WTF? Iceland launches Christmas-tree flavour crisps

WTF? Iceland launches Christmas-tree flavour crisps

The Background

The leaves are beginning to fall outside, but it’s still unseasonably warm, the kind of weather where you leave the house in the morning wearing your winter coat and then regret it before you reach the train station; it’s the time of year when every supermarket replaces its token flower displays at the front with a large pile of pumpkins and lurid, orange-wrapped sweets shaped like ghosts and ghouls.

It can mean only one thing – that’s right – it’s the Christmas-crisp flavour announcement time!

Truly the most wonderful time of the year.

The Big Idea

Christmas food shopping is serious business in the UK – spending on Christmas food in 2017 was £1 billion higher than it was the year before – that’s a lot of vol-au-vents!

Supermarkets and brands that want to stand out in a market flooded full of Christmas food whimsy have to go some to differentiate themselves from the competition.

One way to do this is with the aid of PR – launch a Christmassy food product that’s either so luxurious or ridiculous sounding that the media will be bound to cover it.

In recent times, this insight has led to something of a Christmas-food arms race.

The first wave was the ‘mini’ canape wave – take a popular meal such as a roast dinner and then turn it into a mini, half-decent canape, et voila! Mini Yorkshire puddings.

Next, supermarkets set their sights on adding some innovation to the humble British crisp.

‘What if we could take a much-loved foodstuff and make it more Christmassy?’, they thought to themselves – never thinking of the consequences.

This led to the creation of such classics as the super-decadent stilton-and-port flavour crisps and at the other end of the scale – gin-and-tonic flavour crisps because, well why not?

Then things started getting out of hand – flashforward to 2018 and Iceland has launched Christmas-tree-flavour salted crisps.

What They Did

Every major player in the snacking sector (I assume that’s probably what they call it) now has to compete with each other to launch an even more outlandish crisp flavour and 2018 is no different.

If you’re trying to get press coverage for your Christmas crisps there’s two ways of doing of it, according to the ancient by-laws of PR:

Option 1. Go big on luxury – that’s the route that Pringles has gone down this year with its Christmas-dinner edition Prosecco-and-pink-peppercorn flavour crisps. This route is designed to get people salivating by adding premium ingredients to the crunchy crisp blank canvas. This route works if you’re a Tyrells/Kettle Chips – but are fans of Pringles really that bothered by premium ingredients like pink peppercorns? We’ll find out this December.

Option 2. Go big on WTF – that’s the route Iceland has gone down with its Christmas-tree flavour salted crisps – yes that’s right – ready-salted crisps with the addition of pine-tree oil. The aim of this route isn’t to produce a tasty product, it’s more food-based trolling. 

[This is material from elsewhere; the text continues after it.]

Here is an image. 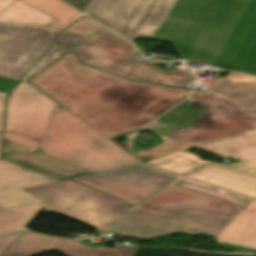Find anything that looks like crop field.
<instances>
[{"mask_svg":"<svg viewBox=\"0 0 256 256\" xmlns=\"http://www.w3.org/2000/svg\"><path fill=\"white\" fill-rule=\"evenodd\" d=\"M54 18L17 0L2 13L0 22L46 25Z\"/></svg>","mask_w":256,"mask_h":256,"instance_id":"crop-field-17","label":"crop field"},{"mask_svg":"<svg viewBox=\"0 0 256 256\" xmlns=\"http://www.w3.org/2000/svg\"><path fill=\"white\" fill-rule=\"evenodd\" d=\"M78 60L69 53L31 83L109 139L143 126L191 92L126 81Z\"/></svg>","mask_w":256,"mask_h":256,"instance_id":"crop-field-2","label":"crop field"},{"mask_svg":"<svg viewBox=\"0 0 256 256\" xmlns=\"http://www.w3.org/2000/svg\"><path fill=\"white\" fill-rule=\"evenodd\" d=\"M39 148L45 154L97 172L139 164L65 107L57 109Z\"/></svg>","mask_w":256,"mask_h":256,"instance_id":"crop-field-7","label":"crop field"},{"mask_svg":"<svg viewBox=\"0 0 256 256\" xmlns=\"http://www.w3.org/2000/svg\"><path fill=\"white\" fill-rule=\"evenodd\" d=\"M53 17L55 19L51 21L48 26L64 29L79 18L82 14L75 11L71 7L62 3L59 0H21Z\"/></svg>","mask_w":256,"mask_h":256,"instance_id":"crop-field-16","label":"crop field"},{"mask_svg":"<svg viewBox=\"0 0 256 256\" xmlns=\"http://www.w3.org/2000/svg\"><path fill=\"white\" fill-rule=\"evenodd\" d=\"M194 148L220 157L236 159L241 163H211L185 177L256 198V128ZM191 149L193 148L145 164L182 175L209 163L190 153Z\"/></svg>","mask_w":256,"mask_h":256,"instance_id":"crop-field-6","label":"crop field"},{"mask_svg":"<svg viewBox=\"0 0 256 256\" xmlns=\"http://www.w3.org/2000/svg\"><path fill=\"white\" fill-rule=\"evenodd\" d=\"M86 38L87 36L64 31L52 46L70 50Z\"/></svg>","mask_w":256,"mask_h":256,"instance_id":"crop-field-20","label":"crop field"},{"mask_svg":"<svg viewBox=\"0 0 256 256\" xmlns=\"http://www.w3.org/2000/svg\"><path fill=\"white\" fill-rule=\"evenodd\" d=\"M62 30L0 23V76L19 80Z\"/></svg>","mask_w":256,"mask_h":256,"instance_id":"crop-field-11","label":"crop field"},{"mask_svg":"<svg viewBox=\"0 0 256 256\" xmlns=\"http://www.w3.org/2000/svg\"><path fill=\"white\" fill-rule=\"evenodd\" d=\"M230 250L256 251V199L237 215L216 237Z\"/></svg>","mask_w":256,"mask_h":256,"instance_id":"crop-field-15","label":"crop field"},{"mask_svg":"<svg viewBox=\"0 0 256 256\" xmlns=\"http://www.w3.org/2000/svg\"><path fill=\"white\" fill-rule=\"evenodd\" d=\"M242 210L223 199L172 185L135 209L112 232L142 239L178 229L216 236Z\"/></svg>","mask_w":256,"mask_h":256,"instance_id":"crop-field-4","label":"crop field"},{"mask_svg":"<svg viewBox=\"0 0 256 256\" xmlns=\"http://www.w3.org/2000/svg\"><path fill=\"white\" fill-rule=\"evenodd\" d=\"M60 181L37 171L0 160V234L24 229L47 202L24 188Z\"/></svg>","mask_w":256,"mask_h":256,"instance_id":"crop-field-10","label":"crop field"},{"mask_svg":"<svg viewBox=\"0 0 256 256\" xmlns=\"http://www.w3.org/2000/svg\"><path fill=\"white\" fill-rule=\"evenodd\" d=\"M9 94L0 92V114L4 113L5 102Z\"/></svg>","mask_w":256,"mask_h":256,"instance_id":"crop-field-25","label":"crop field"},{"mask_svg":"<svg viewBox=\"0 0 256 256\" xmlns=\"http://www.w3.org/2000/svg\"><path fill=\"white\" fill-rule=\"evenodd\" d=\"M101 27H102L101 24L86 17L83 20H81L80 22H78L75 25H73L72 27H70L69 29H67V31L90 36L93 33H95L97 30H99Z\"/></svg>","mask_w":256,"mask_h":256,"instance_id":"crop-field-21","label":"crop field"},{"mask_svg":"<svg viewBox=\"0 0 256 256\" xmlns=\"http://www.w3.org/2000/svg\"><path fill=\"white\" fill-rule=\"evenodd\" d=\"M249 0H91L84 11L120 35L170 43L211 65Z\"/></svg>","mask_w":256,"mask_h":256,"instance_id":"crop-field-1","label":"crop field"},{"mask_svg":"<svg viewBox=\"0 0 256 256\" xmlns=\"http://www.w3.org/2000/svg\"><path fill=\"white\" fill-rule=\"evenodd\" d=\"M66 52L67 51L50 47V49L45 53V55L37 62V64L27 73V75L22 80H29L31 77L36 75L38 72H40L45 67L50 65L52 62L57 60L59 57L64 55Z\"/></svg>","mask_w":256,"mask_h":256,"instance_id":"crop-field-19","label":"crop field"},{"mask_svg":"<svg viewBox=\"0 0 256 256\" xmlns=\"http://www.w3.org/2000/svg\"><path fill=\"white\" fill-rule=\"evenodd\" d=\"M21 233L22 232H18V233L0 236V256L4 255V253L11 247V245L21 235Z\"/></svg>","mask_w":256,"mask_h":256,"instance_id":"crop-field-22","label":"crop field"},{"mask_svg":"<svg viewBox=\"0 0 256 256\" xmlns=\"http://www.w3.org/2000/svg\"><path fill=\"white\" fill-rule=\"evenodd\" d=\"M212 65L256 75V1H251Z\"/></svg>","mask_w":256,"mask_h":256,"instance_id":"crop-field-13","label":"crop field"},{"mask_svg":"<svg viewBox=\"0 0 256 256\" xmlns=\"http://www.w3.org/2000/svg\"><path fill=\"white\" fill-rule=\"evenodd\" d=\"M49 98L28 82L15 87L7 104L3 158L65 179L96 173L37 151L58 106Z\"/></svg>","mask_w":256,"mask_h":256,"instance_id":"crop-field-5","label":"crop field"},{"mask_svg":"<svg viewBox=\"0 0 256 256\" xmlns=\"http://www.w3.org/2000/svg\"><path fill=\"white\" fill-rule=\"evenodd\" d=\"M176 179H178L176 175L137 165L97 173L73 181L137 205Z\"/></svg>","mask_w":256,"mask_h":256,"instance_id":"crop-field-12","label":"crop field"},{"mask_svg":"<svg viewBox=\"0 0 256 256\" xmlns=\"http://www.w3.org/2000/svg\"><path fill=\"white\" fill-rule=\"evenodd\" d=\"M27 191L48 202L45 210L79 219L104 232L111 230L128 213L125 209L132 206L70 180Z\"/></svg>","mask_w":256,"mask_h":256,"instance_id":"crop-field-8","label":"crop field"},{"mask_svg":"<svg viewBox=\"0 0 256 256\" xmlns=\"http://www.w3.org/2000/svg\"><path fill=\"white\" fill-rule=\"evenodd\" d=\"M133 48L134 46L127 40L104 29L73 52L85 63L128 79L181 87H185L191 79V75L173 70L165 73L148 63L136 61L132 53Z\"/></svg>","mask_w":256,"mask_h":256,"instance_id":"crop-field-9","label":"crop field"},{"mask_svg":"<svg viewBox=\"0 0 256 256\" xmlns=\"http://www.w3.org/2000/svg\"><path fill=\"white\" fill-rule=\"evenodd\" d=\"M64 1L81 11V9L84 7V5L88 0H64Z\"/></svg>","mask_w":256,"mask_h":256,"instance_id":"crop-field-24","label":"crop field"},{"mask_svg":"<svg viewBox=\"0 0 256 256\" xmlns=\"http://www.w3.org/2000/svg\"><path fill=\"white\" fill-rule=\"evenodd\" d=\"M17 83V80L0 77V90L10 92L11 88Z\"/></svg>","mask_w":256,"mask_h":256,"instance_id":"crop-field-23","label":"crop field"},{"mask_svg":"<svg viewBox=\"0 0 256 256\" xmlns=\"http://www.w3.org/2000/svg\"><path fill=\"white\" fill-rule=\"evenodd\" d=\"M1 137H2V132H0V147H1Z\"/></svg>","mask_w":256,"mask_h":256,"instance_id":"crop-field-28","label":"crop field"},{"mask_svg":"<svg viewBox=\"0 0 256 256\" xmlns=\"http://www.w3.org/2000/svg\"><path fill=\"white\" fill-rule=\"evenodd\" d=\"M59 250L68 256H132L131 248H92L70 239L24 231L4 256H33L44 251Z\"/></svg>","mask_w":256,"mask_h":256,"instance_id":"crop-field-14","label":"crop field"},{"mask_svg":"<svg viewBox=\"0 0 256 256\" xmlns=\"http://www.w3.org/2000/svg\"><path fill=\"white\" fill-rule=\"evenodd\" d=\"M256 127V77L228 71L206 93L188 100L143 129H152L166 143L135 153L148 161Z\"/></svg>","mask_w":256,"mask_h":256,"instance_id":"crop-field-3","label":"crop field"},{"mask_svg":"<svg viewBox=\"0 0 256 256\" xmlns=\"http://www.w3.org/2000/svg\"><path fill=\"white\" fill-rule=\"evenodd\" d=\"M4 114L0 115V131L3 130Z\"/></svg>","mask_w":256,"mask_h":256,"instance_id":"crop-field-27","label":"crop field"},{"mask_svg":"<svg viewBox=\"0 0 256 256\" xmlns=\"http://www.w3.org/2000/svg\"><path fill=\"white\" fill-rule=\"evenodd\" d=\"M174 185L181 186L200 193L220 197L243 208H245L249 203H251L254 200V198L238 194L235 192H231L228 190H224L221 188H217L214 186H210L185 177L175 182Z\"/></svg>","mask_w":256,"mask_h":256,"instance_id":"crop-field-18","label":"crop field"},{"mask_svg":"<svg viewBox=\"0 0 256 256\" xmlns=\"http://www.w3.org/2000/svg\"><path fill=\"white\" fill-rule=\"evenodd\" d=\"M14 1H16V0H0V12H2L5 8H7Z\"/></svg>","mask_w":256,"mask_h":256,"instance_id":"crop-field-26","label":"crop field"}]
</instances>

Brits are fiercely protective of crisps and so anyone challenging the sanctity of crisps with maverick flavourings is bound to get tongues wagging. Which is of course the point – if you read about someone releasing Christmas-tree flavour salted crisps your first reaction is either revulsion, anger or to laugh – or maybe all three. Then maybe after that you might consider doing your Christmas shop at Iceland perhaps?

The Review

When Pringles release a Prosecco-flavour crisp you’d be well within your rights to say is this all getting a bit too much?

The answer? Perhaps.

Did it get media coverage? Yes. 

Will one of your friends bring these round to your Christmas drinks as a ‘bit of fun’? Probably. 

Do they almost certainly taste like your breath smells the morning after your office Christmas party? No doubt.

The ongoing success of novelty Christmas crisp flavour from a PR perspective year on year comes down to two things – Brits love crisps, I mean really love crisps – insult Pickled Onion Monster Munch in the wrong company and you’ll find yourself ostracised from future group chats for life. 

Secondly, Brits love complaining about stuff; really, really love complaining about stuff. So novelty crisps sit right in the sweet spot between these two insights.

In Hindsight

There isn’t really a hindsight – Pandora’s box is open and there’s going to be no end to novelty Christmas crisps – they are now officially a 'thing'.

This year if your kids are being really being bad don’t threaten with a lump of coal, say that Santa will deliver them some pine-scented crisps in their stocking this year.